INSTRUCTIONS TO FOLLOW >>
Only the count is expected: the number of lines below that contain "delivered".

MATERIALS PROVIDED >>
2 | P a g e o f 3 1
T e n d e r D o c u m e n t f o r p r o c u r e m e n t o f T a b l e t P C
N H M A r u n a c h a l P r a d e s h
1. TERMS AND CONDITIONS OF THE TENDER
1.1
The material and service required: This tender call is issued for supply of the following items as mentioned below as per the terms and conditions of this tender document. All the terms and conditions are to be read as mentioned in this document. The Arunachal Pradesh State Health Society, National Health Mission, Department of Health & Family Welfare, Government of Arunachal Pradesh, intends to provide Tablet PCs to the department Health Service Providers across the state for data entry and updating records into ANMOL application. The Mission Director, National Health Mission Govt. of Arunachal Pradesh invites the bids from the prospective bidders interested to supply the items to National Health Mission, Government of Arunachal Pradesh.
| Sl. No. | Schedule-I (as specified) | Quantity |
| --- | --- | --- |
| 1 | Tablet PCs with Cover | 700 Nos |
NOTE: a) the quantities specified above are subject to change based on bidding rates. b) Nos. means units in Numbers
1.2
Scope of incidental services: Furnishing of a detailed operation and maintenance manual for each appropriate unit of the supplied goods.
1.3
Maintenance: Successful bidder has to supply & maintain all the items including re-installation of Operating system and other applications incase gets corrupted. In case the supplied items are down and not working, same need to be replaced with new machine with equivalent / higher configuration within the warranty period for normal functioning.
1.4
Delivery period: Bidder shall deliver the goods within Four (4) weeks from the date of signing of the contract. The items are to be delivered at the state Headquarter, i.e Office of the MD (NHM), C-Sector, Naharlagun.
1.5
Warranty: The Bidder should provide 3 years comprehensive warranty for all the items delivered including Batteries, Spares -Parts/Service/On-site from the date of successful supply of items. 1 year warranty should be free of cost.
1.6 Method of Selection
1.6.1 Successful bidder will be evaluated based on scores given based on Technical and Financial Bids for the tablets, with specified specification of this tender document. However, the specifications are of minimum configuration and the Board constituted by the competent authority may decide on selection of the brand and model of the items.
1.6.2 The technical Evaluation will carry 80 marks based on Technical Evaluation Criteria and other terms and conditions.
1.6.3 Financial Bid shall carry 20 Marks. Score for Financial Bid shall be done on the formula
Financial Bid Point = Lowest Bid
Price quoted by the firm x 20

...

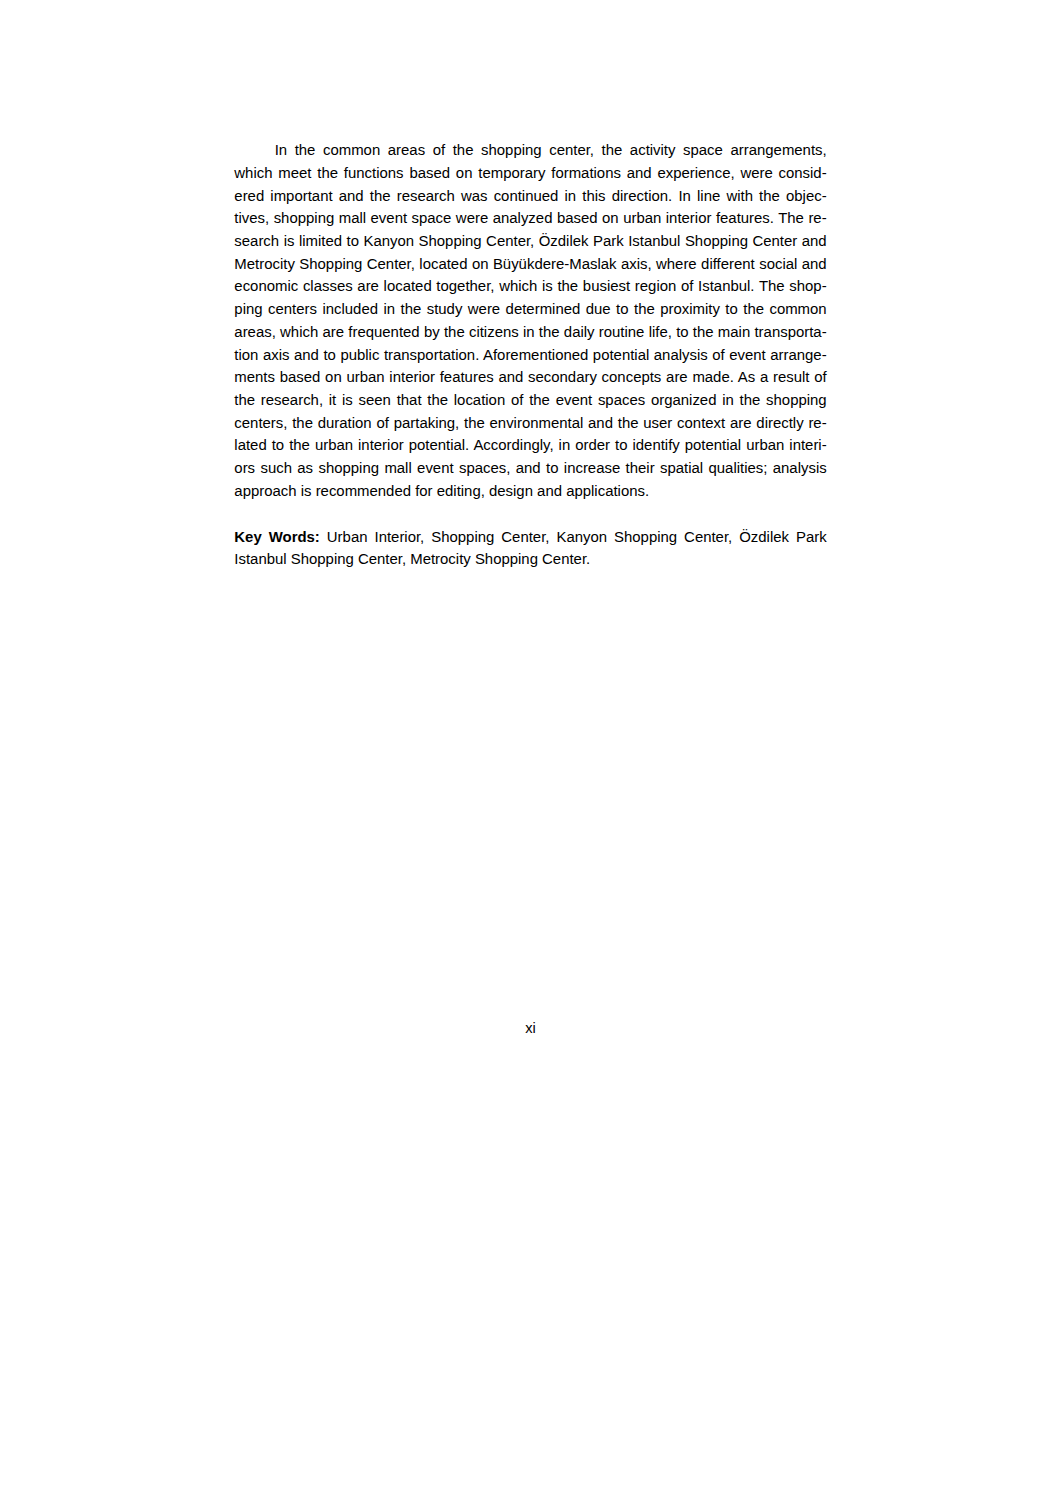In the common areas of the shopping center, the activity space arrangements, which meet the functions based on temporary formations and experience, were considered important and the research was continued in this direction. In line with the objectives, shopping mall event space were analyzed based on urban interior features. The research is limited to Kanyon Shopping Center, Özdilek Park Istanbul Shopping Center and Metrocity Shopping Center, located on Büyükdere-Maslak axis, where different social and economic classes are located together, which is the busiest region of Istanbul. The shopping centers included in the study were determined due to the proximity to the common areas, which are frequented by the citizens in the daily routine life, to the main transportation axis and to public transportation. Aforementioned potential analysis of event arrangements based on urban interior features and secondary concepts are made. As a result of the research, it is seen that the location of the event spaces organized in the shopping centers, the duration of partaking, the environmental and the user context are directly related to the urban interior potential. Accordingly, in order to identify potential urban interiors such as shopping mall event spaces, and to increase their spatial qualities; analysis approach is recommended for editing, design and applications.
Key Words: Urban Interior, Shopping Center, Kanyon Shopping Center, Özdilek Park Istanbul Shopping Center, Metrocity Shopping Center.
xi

RESPONSE TO THIS TASK >>
2